Having no luck also with the cause and effect matrices but again don't what to use it as it only goes to 16.

Any help would be great.

Regards

Thomas

3 Replies

  • Thomas,

    You can us a floating point array parameter type but it can only have 240 cells (rows x columns) and a maximum number of row/column of 127.

    If you need that much data (676 cells) you will have to build something special using multiple array parameters. (i.e. the rows or columns are floating point array parameters)

    • 26 parameters with 26 rows by 1 column (can name the parameters like what the column heading would be)
    • 9 parameters, 8 with 26 rows by 3 columns and 1 with 26 rows by 2 columns
    • 4 parameters, 3 with 26 rows by 7 columns and 1 with 26 rows by 5 columns
    • 3 parameters, 2 with 26 rows by 9 columns and 1 with 26 rows by 8 columns
    • etc

    Depending on what you are needing this for would make the decision on how best to do this but I would probably lean more to 26 individual parameters.

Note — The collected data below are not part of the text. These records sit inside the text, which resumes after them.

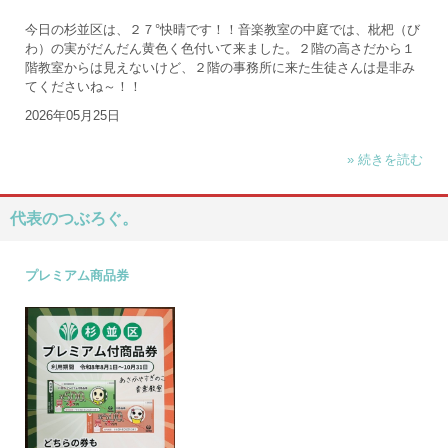
今日の杉並区は、２７°快晴です！！音楽教室の中庭では、枇杷（び
わ）の実がだんだん黄色く色付いて来ました。２階の高さだから１
階教室からは見えないけど、２階の事務所に来た生徒さんは是非み
てくださいね～！！
2026年05月25日
» 続きを読む
代表のつぶろぐ。
プレミアム商品券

    As an example where I have used this is for a Raw Material User Queue where we have 25 users of a Raw material and needed to keep track of user priority request, target, total, target flow rate, etc. for each User of the queue. Each one of those would be a floating point array so it was pretty easy to understand the logic when it would be using '^/TARGET_AMT'['^/DESTINATION.CVI'][1] in logic (Current destinations requested target amount in this case).

  • You may as well consider DeltaV Excel Add-in. I do not have a ready made solution, but can certainly imagine a spreadsheet would be usefull.
  • In reply to Matt Stoner:

    I think Matt is correct here. Build a composite with two input parameters row, column. Then put 26 separate floating point arrays in the composite. Use a ACT or CALC to get the parameter and write to three output parameters row, column and result. Then you have a block which will do what you want exactly.